Friday 19 April 2013

More defence disingenuity.

This week's Sunday Politics Scotland included an interesting interview with Franklin Miller (around 41 mins into the programme), a former special assistant to Dubya Bush, senior director of the US National Security Council, 20-year veteran of the US Department of Defence, and a member of the NATO nuclear policy committee, in which he poured scorn on the SNP's schizophrenic attitude to NATO ("totally inconsistent" and "illogical").

Of course, the SNP's Field Marshal Robertson was given the chance to respond to Mr Miller. His opening gambit was to cite Norway and Denmark as non-nuclear NATO members. But the only strategic nuclear weapon facilities those countries ever hosted was a US Air Force base in Greenland (established with the tacit approval of the Danes) which was wound down in the 1960s due to US defence policy changes. Quite frankly, there is no precedent within NATO for the eviction of strategic nuclear forces against the will of their owner.

Regardless, he went on to mention US tactical nuclear weapons being withdrawn from Canada and Greece. Perhaps Mr Robertson is unaware of the not-so-subtle difference between tactical and strategic nuclear weapons. Tactical ones are intended for use in battlefield scenarios and do not form part of a nuclear deterrent. They also tend to be smaller and more portable than strategic ones. In Canada's case, most of these were actually located with Canadian forces in West Germany, and the last Canadian nuclear weapons weren't withdrawn until the aircraft that carried them had become obsolete. None of these weapons required facilities on the scale of HMNB Clyde - facilities for which there is no viable alternative, either now, or in the near future.

This fact he then implicitly acknowledged by then suggesting that a separate Scotland would "play its part" in NATO's pledge to work towards nuclear disarmament.

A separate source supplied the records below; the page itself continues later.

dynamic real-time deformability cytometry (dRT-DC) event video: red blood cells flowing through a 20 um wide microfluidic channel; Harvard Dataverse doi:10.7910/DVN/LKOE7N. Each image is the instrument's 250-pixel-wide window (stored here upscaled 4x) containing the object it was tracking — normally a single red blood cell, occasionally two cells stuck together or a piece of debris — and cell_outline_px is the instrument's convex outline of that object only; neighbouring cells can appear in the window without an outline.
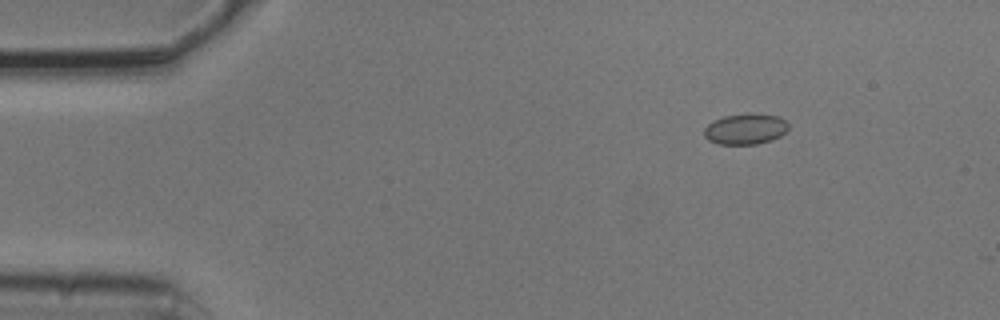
{"species": "common noctule bat (a hibernating species)", "species_latin": "Nyctalus noctula", "temperature_condition": "cold", "stored_images_in_passage": 7, "camera_frame_rate_fps": 3000, "um_per_image_px": 0.085, "animal": {"sex": "male", "body_mass_g": 20.5, "forearm_length_mm": 52.5}, "frame": {"image": 1, "passage_image": 1, "time_ms": 0.0, "image_size_px": [1000, 320], "cell_outline_px": [[788, 128], [780, 136], [772, 140], [756, 144], [716, 144], [708, 140], [704, 136], [704, 128], [708, 124], [724, 116], [776, 116], [784, 120], [788, 124]], "centroid_in_image_um": [63.32, 11.02], "position_along_channel_um": 21.7, "area_um2": 14.39}}
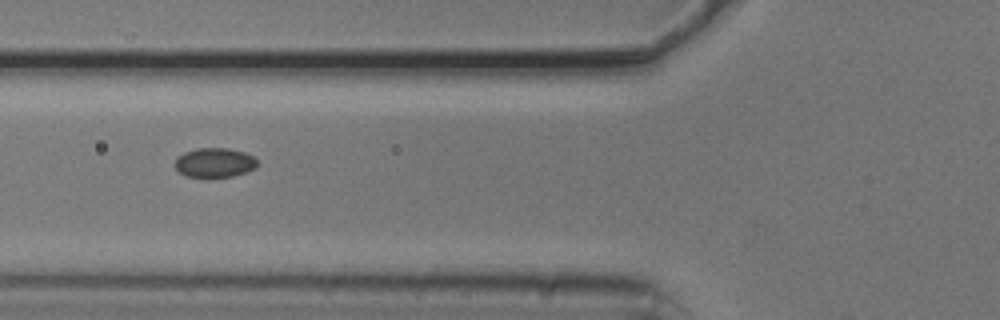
{"frame": {"image": 2, "passage_image": 5, "time_ms": 1.333, "image_size_px": [1000, 320], "cell_outline_px": [[256, 168], [232, 176], [208, 180], [184, 176], [176, 168], [176, 156], [184, 152], [196, 148], [228, 148], [244, 152], [252, 156], [256, 160]], "centroid_in_image_um": [18.19, 13.86], "position_along_channel_um": 107.6, "area_um2": 14.57}}
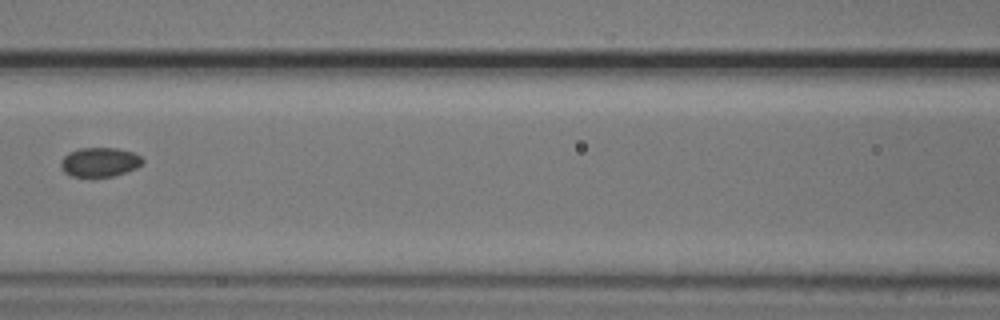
{"frame": {"image": 3, "passage_image": 6, "time_ms": 1.667, "image_size_px": [1000, 320], "cell_outline_px": [[144, 160], [136, 168], [112, 176], [92, 180], [88, 180], [72, 176], [64, 172], [60, 168], [60, 160], [68, 152], [80, 148], [116, 148], [132, 152], [140, 156]], "centroid_in_image_um": [8.4, 13.82], "position_along_channel_um": 158.2, "area_um2": 14.45}}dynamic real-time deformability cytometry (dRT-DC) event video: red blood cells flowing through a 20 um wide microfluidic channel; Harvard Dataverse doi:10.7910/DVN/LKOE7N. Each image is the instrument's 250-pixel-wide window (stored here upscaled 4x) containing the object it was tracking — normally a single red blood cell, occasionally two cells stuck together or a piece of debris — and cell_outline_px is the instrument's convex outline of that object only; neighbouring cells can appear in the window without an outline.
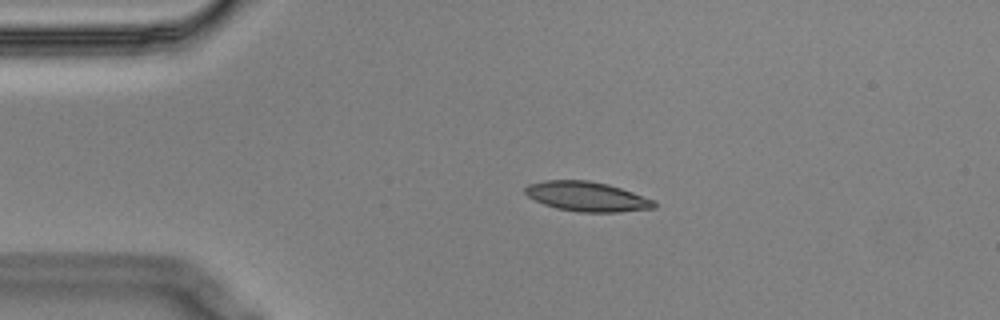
{"species": "Egyptian fruit bat (a non-hibernating species)", "species_latin": "Rousettus aegyptiacus", "temperature_condition": "cold", "stored_images_in_passage": 46, "camera_frame_rate_fps": 3000, "um_per_image_px": 0.085, "animal": {"sex": "male"}, "frame": {"image": 1, "passage_image": 1, "time_ms": 0.0, "image_size_px": [1000, 320], "cell_outline_px": [[656, 208], [620, 212], [580, 212], [556, 208], [544, 204], [528, 196], [524, 192], [524, 188], [528, 184], [544, 180], [588, 180], [608, 184], [656, 200]], "centroid_in_image_um": [49.91, 16.7], "position_along_channel_um": 35.1, "area_um2": 22.37}}
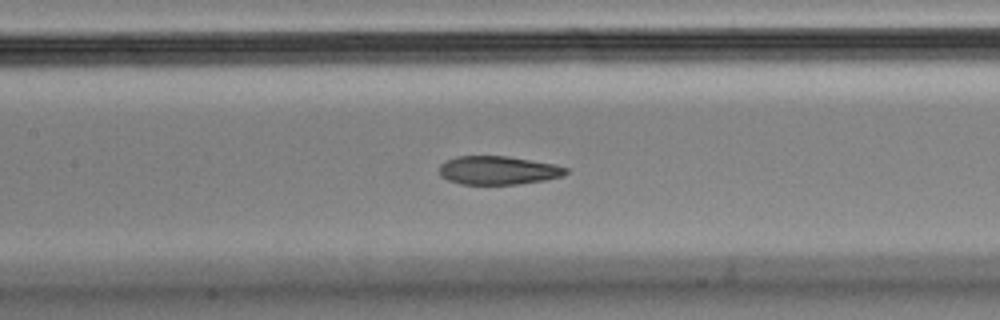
{"frame": {"image": 2, "passage_image": 15, "time_ms": 4.667, "image_size_px": [1000, 320], "cell_outline_px": [[568, 172], [564, 176], [544, 180], [516, 184], [460, 184], [448, 180], [440, 176], [440, 164], [456, 156], [508, 156], [552, 164], [568, 168]], "centroid_in_image_um": [42.33, 14.48], "position_along_channel_um": 165.1, "area_um2": 20.92}}
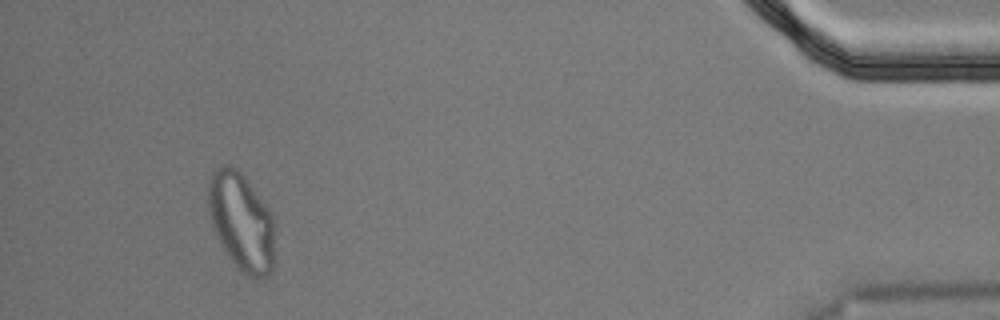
{"frame": {"image": 3, "passage_image": 42, "time_ms": 13.667, "image_size_px": [1000, 320], "cell_outline_px": [[272, 268], [264, 276], [256, 280], [252, 280], [240, 272], [228, 256], [212, 224], [208, 208], [208, 184], [212, 172], [220, 164], [228, 164], [236, 168], [244, 176], [272, 212]], "centroid_in_image_um": [20.49, 18.82], "position_along_channel_um": 414.7, "area_um2": 37.57}, "authors_computed_cell_mechanics": {"area_um2": 22.8888, "velocity_mm_per_s": 3.5262, "shape_relaxation_time_tau1_ms": null, "shape_relaxation_time_tau2_ms": 2.1686, "deformation_change_tau1": null, "deformation_change_tau2": 0.0883}}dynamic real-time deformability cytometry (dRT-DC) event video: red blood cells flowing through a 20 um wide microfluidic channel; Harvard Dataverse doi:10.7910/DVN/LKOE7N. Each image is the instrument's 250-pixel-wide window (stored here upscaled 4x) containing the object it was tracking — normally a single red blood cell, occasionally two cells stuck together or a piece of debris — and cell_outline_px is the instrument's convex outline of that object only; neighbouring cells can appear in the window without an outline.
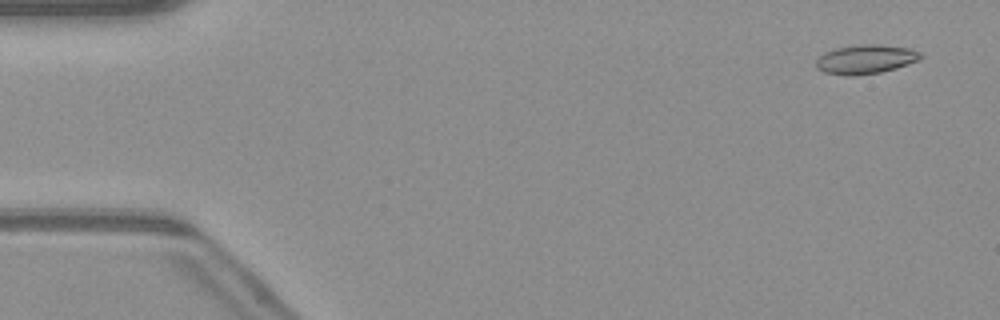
{"species": "common noctule bat (a hibernating species)", "species_latin": "Nyctalus noctula", "temperature_condition": "warm", "stored_images_in_passage": 51, "camera_frame_rate_fps": 3000, "um_per_image_px": 0.085, "animal": {"sex": "male", "body_mass_g": 23.1, "forearm_length_mm": 52.7}, "frame": {"image": 1, "passage_image": 3, "time_ms": 0.667, "image_size_px": [1000, 320], "cell_outline_px": [[924, 56], [920, 60], [896, 68], [880, 72], [852, 76], [848, 76], [824, 72], [816, 68], [816, 60], [824, 52], [836, 48], [860, 44], [880, 44], [912, 48], [920, 52]], "centroid_in_image_um": [73.61, 5.03], "position_along_channel_um": 11.4, "area_um2": 17.92}}
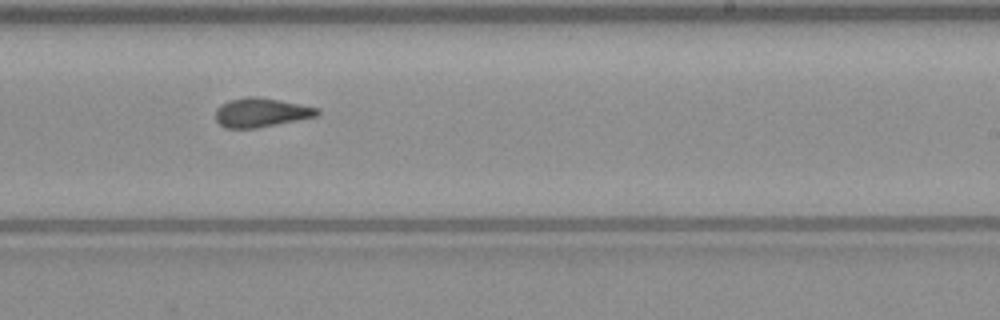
{"frame": {"image": 2, "passage_image": 31, "time_ms": 10.0, "image_size_px": [1000, 320], "cell_outline_px": [[320, 112], [316, 116], [256, 128], [224, 128], [216, 120], [216, 108], [220, 104], [228, 100], [248, 96], [252, 96], [280, 100], [320, 108]], "centroid_in_image_um": [22.16, 9.55], "position_along_channel_um": 266.8, "area_um2": 17.17}}
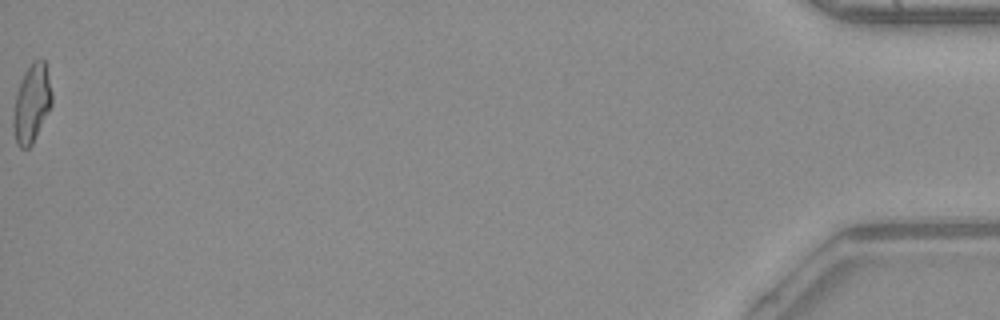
{"frame": {"image": 3, "passage_image": 51, "time_ms": 16.667, "image_size_px": [1000, 320], "cell_outline_px": [[52, 104], [32, 144], [28, 148], [20, 148], [16, 144], [12, 124], [12, 116], [16, 96], [20, 80], [24, 72], [32, 60], [44, 60], [52, 92]], "centroid_in_image_um": [2.67, 8.8], "position_along_channel_um": 432.5, "area_um2": 17.57}, "authors_computed_cell_mechanics": {"area_um2": 17.34, "velocity_mm_per_s": 4.122, "shape_relaxation_time_tau1_ms": 7.8556, "shape_relaxation_time_tau2_ms": 3.6631, "deformation_change_tau1": 0.2211, "deformation_change_tau2": 0.1044}}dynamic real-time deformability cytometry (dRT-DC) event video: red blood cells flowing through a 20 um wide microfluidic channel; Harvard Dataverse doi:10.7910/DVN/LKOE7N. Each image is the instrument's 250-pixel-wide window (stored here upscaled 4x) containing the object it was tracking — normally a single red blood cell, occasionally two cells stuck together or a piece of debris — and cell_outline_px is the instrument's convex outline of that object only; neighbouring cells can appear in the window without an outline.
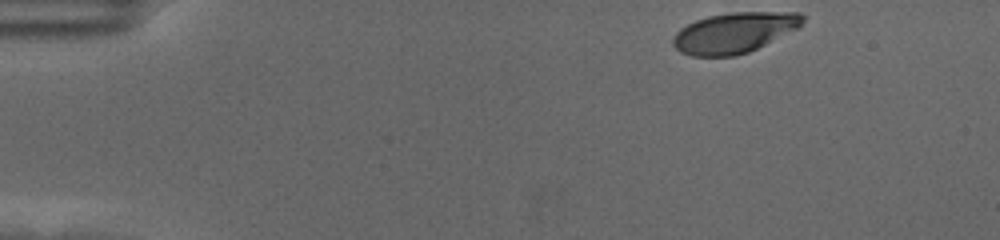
{"species": "human", "species_latin": "Homo sapiens", "temperature_condition": "cold", "stored_images_in_passage": 52, "camera_frame_rate_fps": 3000, "um_per_image_px": 0.085, "donor": {"sex": "female"}, "frame": {"image": 1, "passage_image": 1, "time_ms": 0.0, "image_size_px": [1000, 240], "cell_outline_px": [[804, 20], [796, 28], [748, 52], [736, 56], [692, 56], [680, 52], [672, 44], [672, 36], [680, 28], [696, 20], [708, 16], [732, 12], [800, 12], [804, 16]], "centroid_in_image_um": [62.35, 2.77], "position_along_channel_um": 22.6, "area_um2": 30.29}}
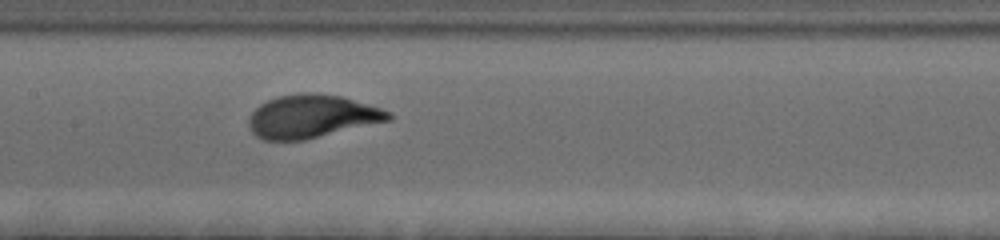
{"frame": {"image": 2, "passage_image": 23, "time_ms": 7.333, "image_size_px": [1000, 240], "cell_outline_px": [[392, 120], [304, 140], [264, 140], [256, 136], [248, 128], [248, 116], [260, 104], [268, 100], [280, 96], [300, 92], [316, 92], [340, 96], [380, 108], [392, 112]], "centroid_in_image_um": [26.48, 9.89], "position_along_channel_um": 180.9, "area_um2": 35.26}}
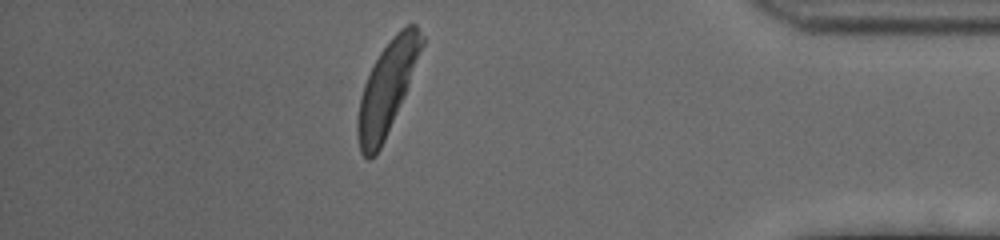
{"frame": {"image": 3, "passage_image": 45, "time_ms": 14.667, "image_size_px": [1000, 240], "cell_outline_px": [[424, 44], [408, 84], [384, 140], [380, 148], [368, 160], [360, 152], [356, 132], [356, 120], [360, 100], [364, 84], [380, 52], [392, 36], [400, 28], [408, 24], [416, 24], [424, 36]], "centroid_in_image_um": [32.88, 7.44], "position_along_channel_um": 402.3, "area_um2": 33.47}, "authors_computed_cell_mechanics": {"area_um2": 34.0153, "velocity_mm_per_s": 3.4943, "shape_relaxation_time_tau1_ms": 2.7043, "shape_relaxation_time_tau2_ms": null, "deformation_change_tau1": 0.2005, "deformation_change_tau2": null}}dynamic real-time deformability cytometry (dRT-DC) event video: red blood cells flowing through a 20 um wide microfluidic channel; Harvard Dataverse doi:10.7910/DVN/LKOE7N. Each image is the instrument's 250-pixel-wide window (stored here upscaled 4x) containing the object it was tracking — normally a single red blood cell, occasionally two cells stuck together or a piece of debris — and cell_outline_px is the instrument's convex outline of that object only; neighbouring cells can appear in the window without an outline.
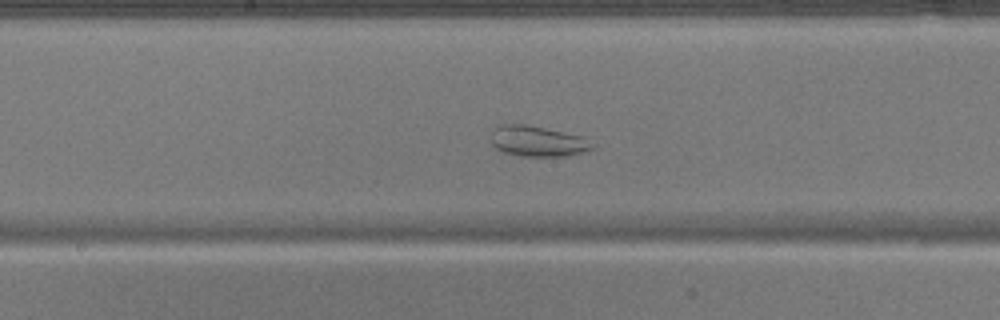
{"species": "common noctule bat (a hibernating species)", "species_latin": "Nyctalus noctula", "temperature_condition": "warm", "stored_images_in_passage": 52, "camera_frame_rate_fps": 3000, "um_per_image_px": 0.085, "animal": {"sex": "male", "body_mass_g": 17.9}, "frame": {"image": 1, "passage_image": 27, "time_ms": 8.667, "image_size_px": [1000, 320], "cell_outline_px": [[596, 144], [592, 148], [568, 156], [520, 156], [504, 152], [496, 148], [492, 144], [492, 132], [500, 124], [524, 124], [584, 136]], "centroid_in_image_um": [45.72, 12.0], "position_along_channel_um": 202.5, "area_um2": 17.98}}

But NATO's disarmament strategy is explicitly multilateral; in its own words, "as long as nuclear weapons exist in the world, NATO will remain a nuclear alliance". How would forcing the UK to disarm unilaterally play a part in that, Angus?

In passing he also remarks that "no other country of five million has nuclear weapons". This is true. But who said anything about the UK passing ownership of its nuclear deterrent to a separate Scottish state? That would never be on the cards, for obvious reasons, not least of which is that it would contravene the Non-Proliferation Treaty. What exactly was his point there then?

A shame, then, that Mr Robertson and Mr Franklin weren't given the opportunity to debate directly. I think the results would have been most entertaining.